Restaurant patios, hair salons, shopping malls, tour operators and dozens of other businesses in Ottawa will be allowed to reopen Friday morning after provincial officials said they would let businesses in certain parts of Ontario proceed to the next phase of reopening.
Premier Doug Ford and several cabinet ministers made the announcement at a press conference Monday.
Recognizing that different parts of Ontario have had greater success in containing the spread of COVID-19 than others, government officials said the current restrictions would stay in place in Toronto and many other southern Ontario communities.
Ottawa, as well as most communities in eastern and northern Ontario, can proceed to “stage two” reopening.
That means restaurants and bars can open for dining in outdoor areas such as patios. Many tour operators – such as walking or cycling guides – as well as outdoor-only recreational facilities can resume operations as long as they adhere to physical distancing measures and limits on the size of public gatherings.
Barbershops, hairdressers and beauty salons will also be permitted to open when restrictions are lifted Friday.
Across the province, gathering limits will be expanded to up to 10 people, although individuals must still practise physical distancing by keeping at least two metres away from others outside of their direct household.
Monday’s news brought smiles to the faces of many local entrepreneurs and businesses advocates who’d been patiently waiting for the province to ease restrictions aimed at curbing the spread of the novel coronavirus.
“This is exactly what we’ve been looking for,” said Sueling Ching, president and CEO of the Ottawa Board of Trade, which represents hundreds of organizations from across the city.
“We felt all businesses were essential to our recovery and we want to get businesses opened back up as soon as possible.”
Ching said research from the Ontario Chamber of Commerce suggested most small businesses in the province could not survive longer than 90 days without at least some cash flow, meaning Monday’s news came just in time for many of her members that were teetering on the brink.
“We know that we’re not going back to the same (level of) business overnight, but to put them in a position where they can generate revenues … I think was the right thing for the government to do.”
Haunted Walks plans ‘bubble’ tours
Local entrepreneur Glen Shackleton, the founder of Ottawa-based Haunted Walk, said he was “pleasantly surprised” by the premier’s announcement.
“I would’ve thought it might have been another couple weeks or that in a worst-case scenario we might have to wait to stage three to be allowed to reopen,” said Shackleton, who was forced to lay off about 100 tour guides when the province ordered most businesses that catered to the public to close in mid-March.
“It seems logical to me. I’m glad that (the government) recognized that.”

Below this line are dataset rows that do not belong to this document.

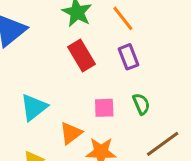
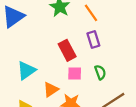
red rectangle: (81, 55) -> (67, 50), moved

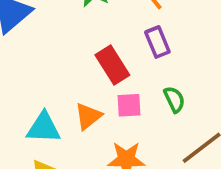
cyan triangle: (26, 70) -> (44, 128), moved, turned 42
orange triangle: (51, 90) -> (88, 116), moved

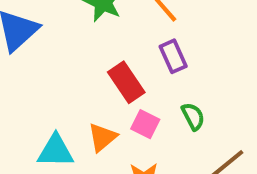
pink square: (129, 105) -> (145, 124), turned 32

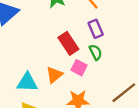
green semicircle: (193, 116) -> (96, 52), moved

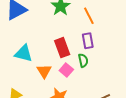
orange triangle: (54, 75) -> (44, 71), turned -35
cyan triangle: (27, 82) -> (24, 53), moved

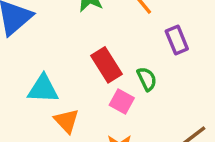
purple rectangle: (88, 41) -> (177, 40), moved
orange triangle: (44, 71) -> (66, 121), moved

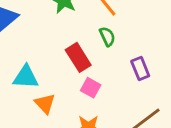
purple rectangle: (177, 40) -> (140, 69), moved
green semicircle: (147, 79) -> (107, 37), moved

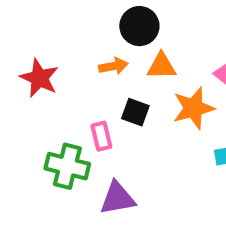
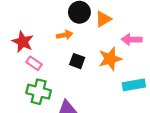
orange triangle: (161, 66) -> (103, 19), moved, turned -30
pink rectangle: (101, 136) -> (34, 63), moved, turned -42

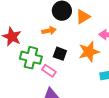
pink rectangle: (34, 63) -> (49, 71), moved
green cross: (39, 92) -> (31, 58), moved

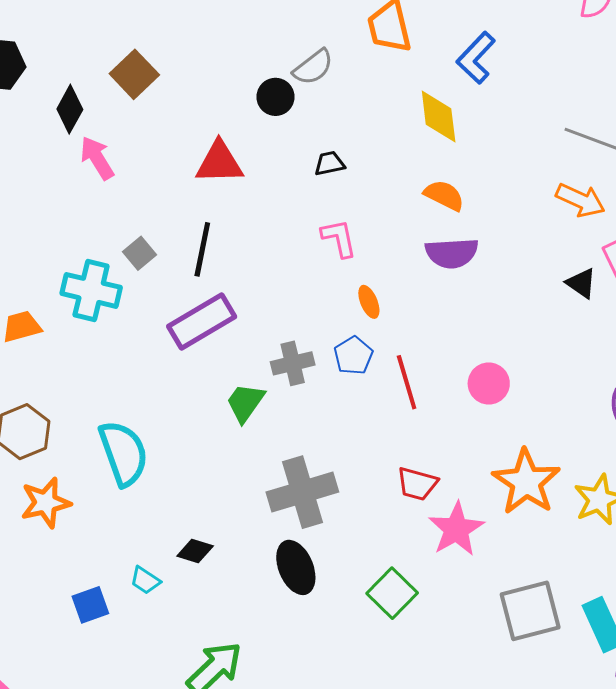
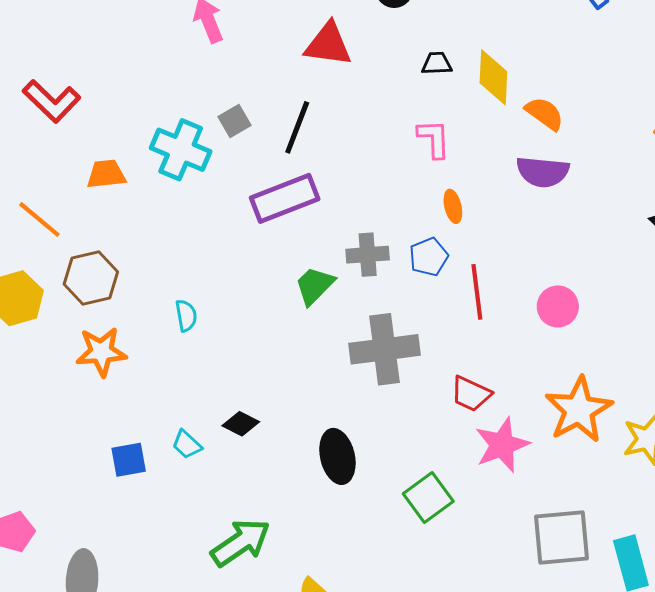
yellow diamond: (439, 117) -> (493, 77), moved
cyan semicircle: (124, 453) -> (186, 316), size x0.5
gray cross: (302, 492) -> (384, 349), moved

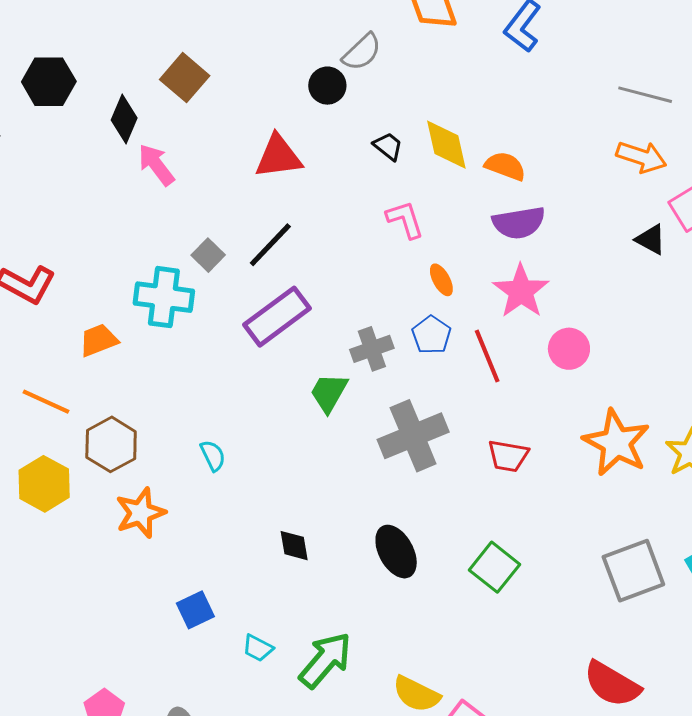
black trapezoid: (437, 63) -> (388, 146), turned 56
black line: (297, 127) -> (270, 245), turned 38
black diamond: (241, 424) -> (294, 546), turned 69
cyan trapezoid: (187, 445) -> (258, 648), moved
pink star: (502, 445) -> (521, 291), moved

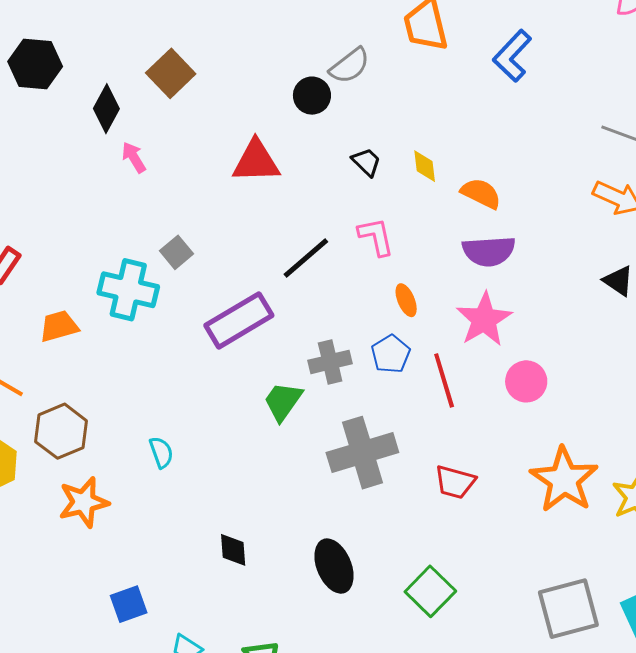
yellow diamond: (446, 145) -> (425, 166), size x0.6
pink arrow: (156, 165) -> (134, 157), size x0.7
black line: (270, 245) -> (306, 258), moved

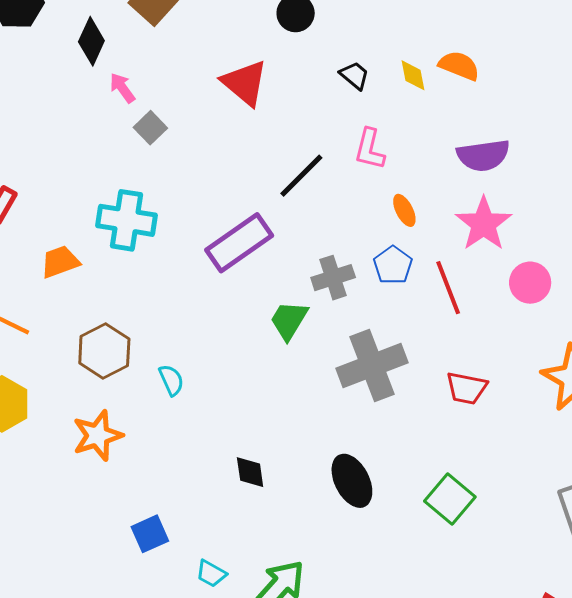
red triangle: (256, 161) -> (245, 83), turned 46
orange semicircle: (481, 193) -> (459, 66), moved
pink L-shape: (376, 237) -> (370, 149), turned -150
gray square: (176, 252) -> (150, 128), moved
brown hexagon: (61, 431) -> (104, 351), moved

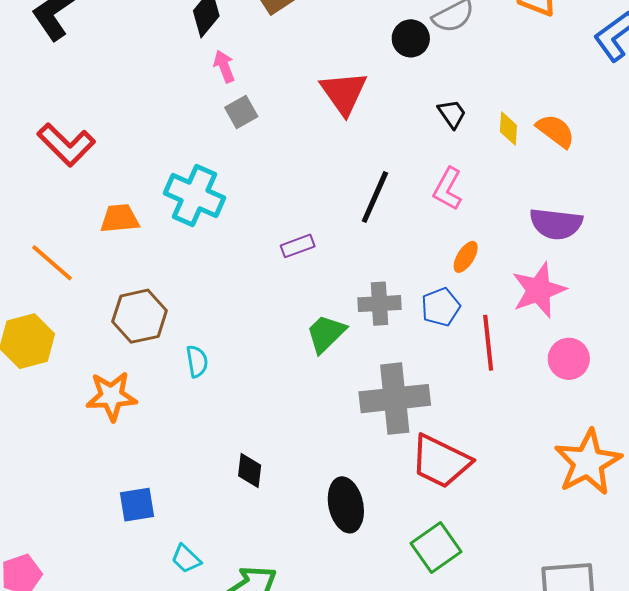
black line: (301, 176) -> (375, 197), turned -36
orange ellipse: (404, 210) -> (466, 257), turned 44
purple rectangle: (239, 243) -> (298, 246), size x0.5
red trapezoid: (466, 388) -> (441, 461), moved, size x1.5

Beginning Friday night, Haunted Walk will be offering 75-minute outdoor “bubble tours” that will be limited to eight people from no more than two households. Guides will be equipped with masks, while other participants will be encouraged to bring their own facegear and will be required to maintain two metres of separation from each other.
“We’re leaving room for the ghosts between us,” Shackleton quipped.
Even with little in the way of out-of-town tourism expected for at least a while, he said he expects to see a steady stream of local residents itching to get out of the house after nearly three months in forced isolation.
“I think (a night out) is pretty precious for people right now,” Shackleton said, adding he expects to hire back a handful of local guides to start.
Fellow tourism entrepreneur Maria Rasouli, owner of Escape Bicycle Tours & Rentals, said she’s been waiting anxiously for the green light to reopen her business. Although she’s brought in a bit of money from renting out her bikes, she said overall revenues have skidded 95 per cent since the lockdown began and she’s had to let go of all but one of her employees.
“It’s a huge relief, for sure,” she said of Monday’s announcement.
For local chef Mark Steele, who owns two OCCO Kitchen restaurants in downtown Ottawa and Orléans, the capital’s move to stage two means he’ll be able to shift his plans to open a patio in the parking lot of his east-end location into high gear pending his landlord’s approval.
“I always look for the silver lining, and I’ll tell you, I was looking pretty hard the last couple of months,” said Steele, who’s kept his downtown restaurant in the Albert at Bay Suite Hotel closed throughout the lockdown while offering takeout service at his Orléans bar and eatery on Innes Road.
Construction on Bay Street means the downtown restaurant will probably remain dark for a while, but Steele said he’ll be happy for any additional income he can muster from the Orléans location, where he’s aiming to have outdoor seating for about 100 patrons.
“Anything that inches us closer to normalcy is definitely welcome,” he said, adding he’s hoping to rehire about 20 of the more than 100 employees he laid off in March once the patio is up and running.
Shackleton agreed. While he still can’t offer indoor tours and the business likely won’t be operating anywhere near full capacity for a while, he said he’s just glad to be back in business, period.
“It’s just nice to have a bit of good news for a change,” he said. “It’s definitely invigorating for all of us to be able to see a bit of light at the end of the tunnel.”